Saved data entries:
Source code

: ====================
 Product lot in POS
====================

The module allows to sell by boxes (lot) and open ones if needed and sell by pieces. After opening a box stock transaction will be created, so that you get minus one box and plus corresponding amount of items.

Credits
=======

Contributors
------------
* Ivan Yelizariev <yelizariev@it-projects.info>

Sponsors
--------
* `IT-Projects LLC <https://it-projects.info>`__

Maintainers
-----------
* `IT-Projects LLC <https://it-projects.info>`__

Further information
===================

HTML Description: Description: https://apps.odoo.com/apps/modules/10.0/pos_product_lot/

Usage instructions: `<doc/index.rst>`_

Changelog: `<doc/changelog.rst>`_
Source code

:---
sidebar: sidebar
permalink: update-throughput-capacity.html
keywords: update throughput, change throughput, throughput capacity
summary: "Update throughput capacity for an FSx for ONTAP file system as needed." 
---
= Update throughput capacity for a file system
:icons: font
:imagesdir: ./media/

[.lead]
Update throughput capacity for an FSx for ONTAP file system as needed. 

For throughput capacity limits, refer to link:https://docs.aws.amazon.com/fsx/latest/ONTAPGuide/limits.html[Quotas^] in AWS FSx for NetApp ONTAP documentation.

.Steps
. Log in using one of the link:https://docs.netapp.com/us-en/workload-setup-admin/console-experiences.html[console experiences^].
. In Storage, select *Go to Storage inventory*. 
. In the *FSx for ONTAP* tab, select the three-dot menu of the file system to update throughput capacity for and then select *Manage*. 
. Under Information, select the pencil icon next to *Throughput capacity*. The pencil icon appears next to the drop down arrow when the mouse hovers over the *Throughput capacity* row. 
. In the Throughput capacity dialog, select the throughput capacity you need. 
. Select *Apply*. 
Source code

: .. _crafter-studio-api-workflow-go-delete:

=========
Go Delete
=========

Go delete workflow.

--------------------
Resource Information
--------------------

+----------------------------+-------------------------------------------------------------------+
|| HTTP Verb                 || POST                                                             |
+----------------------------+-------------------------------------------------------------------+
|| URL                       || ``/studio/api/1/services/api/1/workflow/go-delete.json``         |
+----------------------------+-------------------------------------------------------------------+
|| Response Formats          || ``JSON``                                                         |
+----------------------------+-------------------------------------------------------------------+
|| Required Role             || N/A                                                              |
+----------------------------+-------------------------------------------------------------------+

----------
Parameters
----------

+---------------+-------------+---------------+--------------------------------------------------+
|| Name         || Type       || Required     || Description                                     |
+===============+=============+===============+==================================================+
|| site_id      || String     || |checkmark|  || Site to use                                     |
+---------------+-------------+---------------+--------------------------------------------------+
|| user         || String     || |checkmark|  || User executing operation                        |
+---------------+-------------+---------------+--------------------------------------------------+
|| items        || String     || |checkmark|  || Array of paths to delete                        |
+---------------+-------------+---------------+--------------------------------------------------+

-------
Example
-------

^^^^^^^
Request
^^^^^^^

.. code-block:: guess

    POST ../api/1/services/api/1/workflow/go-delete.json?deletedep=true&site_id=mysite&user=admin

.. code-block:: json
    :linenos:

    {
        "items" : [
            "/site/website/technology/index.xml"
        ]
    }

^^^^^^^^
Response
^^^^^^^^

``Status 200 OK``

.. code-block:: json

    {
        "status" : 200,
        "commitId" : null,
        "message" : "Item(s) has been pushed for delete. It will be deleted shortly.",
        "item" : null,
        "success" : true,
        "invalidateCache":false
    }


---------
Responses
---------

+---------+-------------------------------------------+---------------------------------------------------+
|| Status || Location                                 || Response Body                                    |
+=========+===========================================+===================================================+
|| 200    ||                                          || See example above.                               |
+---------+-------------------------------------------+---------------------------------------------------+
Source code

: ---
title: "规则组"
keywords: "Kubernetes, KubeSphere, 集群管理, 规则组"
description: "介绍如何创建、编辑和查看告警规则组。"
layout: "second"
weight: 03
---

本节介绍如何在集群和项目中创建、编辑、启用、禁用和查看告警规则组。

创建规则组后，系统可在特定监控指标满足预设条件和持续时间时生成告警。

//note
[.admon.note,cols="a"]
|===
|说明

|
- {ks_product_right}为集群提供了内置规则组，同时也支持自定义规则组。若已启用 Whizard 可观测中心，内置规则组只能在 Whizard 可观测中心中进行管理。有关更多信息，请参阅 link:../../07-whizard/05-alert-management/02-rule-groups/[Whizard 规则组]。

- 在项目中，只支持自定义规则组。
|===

• YOUR OBJECTIVE
Reproduce each record shown above without altering a single word.

• ANSWER BELOW
Source code

: ====================
 Product lot in POS
====================

The module allows to sell by boxes (lot) and open ones if needed and sell by pieces. After opening a box stock transaction will be created, so that you get minus one box and plus corresponding amount of items.

Credits
=======

Contributors
------------
* Ivan Yelizariev <yelizariev@it-projects.info>

Sponsors
--------
* `IT-Projects LLC <https://it-projects.info>`__

Maintainers
-----------
* `IT-Projects LLC <https://it-projects.info>`__

Further information
===================

HTML Description: Description: https://apps.odoo.com/apps/modules/10.0/pos_product_lot/

Usage instructions: `<doc/index.rst>`_

Changelog: `<doc/changelog.rst>`_
Source code

:---
sidebar: sidebar
permalink: update-throughput-capacity.html
keywords: update throughput, change throughput, throughput capacity
summary: "Update throughput capacity for an FSx for ONTAP file system as needed." 
---
= Update throughput capacity for a file system
:icons: font
:imagesdir: ./media/

[.lead]
Update throughput capacity for an FSx for ONTAP file system as needed. 

For throughput capacity limits, refer to link:https://docs.aws.amazon.com/fsx/latest/ONTAPGuide/limits.html[Quotas^] in AWS FSx for NetApp ONTAP documentation.

.Steps
. Log in using one of the link:https://docs.netapp.com/us-en/workload-setup-admin/console-experiences.html[console experiences^].
. In Storage, select *Go to Storage inventory*. 
. In the *FSx for ONTAP* tab, select the three-dot menu of the file system to update throughput capacity for and then select *Manage*. 
. Under Information, select the pencil icon next to *Throughput capacity*. The pencil icon appears next to the drop down arrow when the mouse hovers over the *Throughput capacity* row. 
. In the Throughput capacity dialog, select the throughput capacity you need. 
. Select *Apply*. 
Source code

: .. _crafter-studio-api-workflow-go-delete:

=========
Go Delete
=========

Go delete workflow.

--------------------
Resource Information
--------------------

+----------------------------+-------------------------------------------------------------------+
|| HTTP Verb                 || POST                                                             |
+----------------------------+-------------------------------------------------------------------+
|| URL                       || ``/studio/api/1/services/api/1/workflow/go-delete.json``         |
+----------------------------+-------------------------------------------------------------------+
|| Response Formats          || ``JSON``                                                         |
+----------------------------+-------------------------------------------------------------------+
|| Required Role             || N/A                                                              |
+----------------------------+-------------------------------------------------------------------+

----------
Parameters
----------

+---------------+-------------+---------------+--------------------------------------------------+
|| Name         || Type       || Required     || Description                                     |
+===============+=============+===============+==================================================+
|| site_id      || String     || |checkmark|  || Site to use                                     |
+---------------+-------------+---------------+--------------------------------------------------+
|| user         || String     || |checkmark|  || User executing operation                        |
+---------------+-------------+---------------+--------------------------------------------------+
|| items        || String     || |checkmark|  || Array of paths to delete                        |
+---------------+-------------+---------------+--------------------------------------------------+

-------
Example
-------

^^^^^^^
Request
^^^^^^^

.. code-block:: guess

    POST ../api/1/services/api/1/workflow/go-delete.json?deletedep=true&site_id=mysite&user=admin

.. code-block:: json
    :linenos:

    {
        "items" : [
            "/site/website/technology/index.xml"
        ]
    }

^^^^^^^^
Response
^^^^^^^^

``Status 200 OK``

.. code-block:: json

    {
        "status" : 200,
        "commitId" : null,
        "message" : "Item(s) has been pushed for delete. It will be deleted shortly.",
        "item" : null,
        "success" : true,
        "invalidateCache":false
    }


---------
Responses
---------

+---------+-------------------------------------------+---------------------------------------------------+
|| Status || Location                                 || Response Body                                    |
+=========+===========================================+===================================================+
|| 200    ||                                          || See example above.                               |
+---------+-------------------------------------------+---------------------------------------------------+
Source code

: ---
title: "规则组"
keywords: "Kubernetes, KubeSphere, 集群管理, 规则组"
description: "介绍如何创建、编辑和查看告警规则组。"
layout: "second"
weight: 03
---

本节介绍如何在集群和项目中创建、编辑、启用、禁用和查看告警规则组。

创建规则组后，系统可在特定监控指标满足预设条件和持续时间时生成告警。

//note
[.admon.note,cols="a"]
|===
|说明

|
- {ks_product_right}为集群提供了内置规则组，同时也支持自定义规则组。若已启用 Whizard 可观测中心，内置规则组只能在 Whizard 可观测中心中进行管理。有关更多信息，请参阅 link:../../07-whizard/05-alert-management/02-rule-groups/[Whizard 规则组]。

- 在项目中，只支持自定义规则组。
|===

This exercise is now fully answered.